OBJECTIVE:
Please copy out the entries word for word, covering the stretch from the line containing "masks as SVG." through the end of the entries, with both ends included. Leave the pictures out of your answer.

Outline records
# # # #

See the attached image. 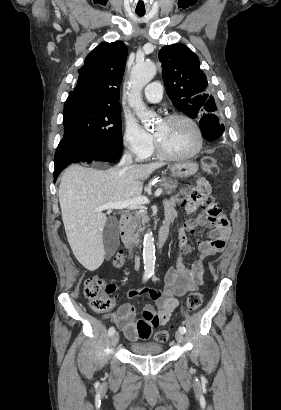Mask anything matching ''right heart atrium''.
<instances>
[{
  "label": "right heart atrium",
  "instance_id": "right-heart-atrium-1",
  "mask_svg": "<svg viewBox=\"0 0 281 410\" xmlns=\"http://www.w3.org/2000/svg\"><path fill=\"white\" fill-rule=\"evenodd\" d=\"M123 143L126 150L138 160L147 158L153 149V138L135 121L126 120Z\"/></svg>",
  "mask_w": 281,
  "mask_h": 410
}]
</instances>
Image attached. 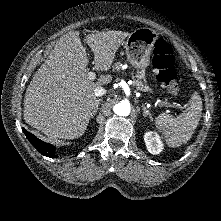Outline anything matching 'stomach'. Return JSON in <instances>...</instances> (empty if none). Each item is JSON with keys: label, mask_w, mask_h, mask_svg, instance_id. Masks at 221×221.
<instances>
[{"label": "stomach", "mask_w": 221, "mask_h": 221, "mask_svg": "<svg viewBox=\"0 0 221 221\" xmlns=\"http://www.w3.org/2000/svg\"><path fill=\"white\" fill-rule=\"evenodd\" d=\"M157 39L156 31L147 27L136 29L127 38L126 55L138 74H144L145 69L150 65L151 52Z\"/></svg>", "instance_id": "1"}]
</instances>
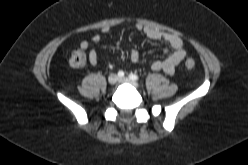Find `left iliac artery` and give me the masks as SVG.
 Returning a JSON list of instances; mask_svg holds the SVG:
<instances>
[{"label":"left iliac artery","mask_w":248,"mask_h":165,"mask_svg":"<svg viewBox=\"0 0 248 165\" xmlns=\"http://www.w3.org/2000/svg\"><path fill=\"white\" fill-rule=\"evenodd\" d=\"M129 78H130L131 80H133V81H136V80L139 79V77H138L136 74H133V73L129 74Z\"/></svg>","instance_id":"1"}]
</instances>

# # # #

THE RESULT:
Find `left iliac artery` and give me the masks as SVG.
 Returning a JSON list of instances; mask_svg holds the SVG:
<instances>
[{"label":"left iliac artery","mask_w":248,"mask_h":165,"mask_svg":"<svg viewBox=\"0 0 248 165\" xmlns=\"http://www.w3.org/2000/svg\"><path fill=\"white\" fill-rule=\"evenodd\" d=\"M129 78H130L131 80H133V81H136V80L139 79V77H138L136 74H133V73L129 74Z\"/></svg>","instance_id":"1"}]
</instances>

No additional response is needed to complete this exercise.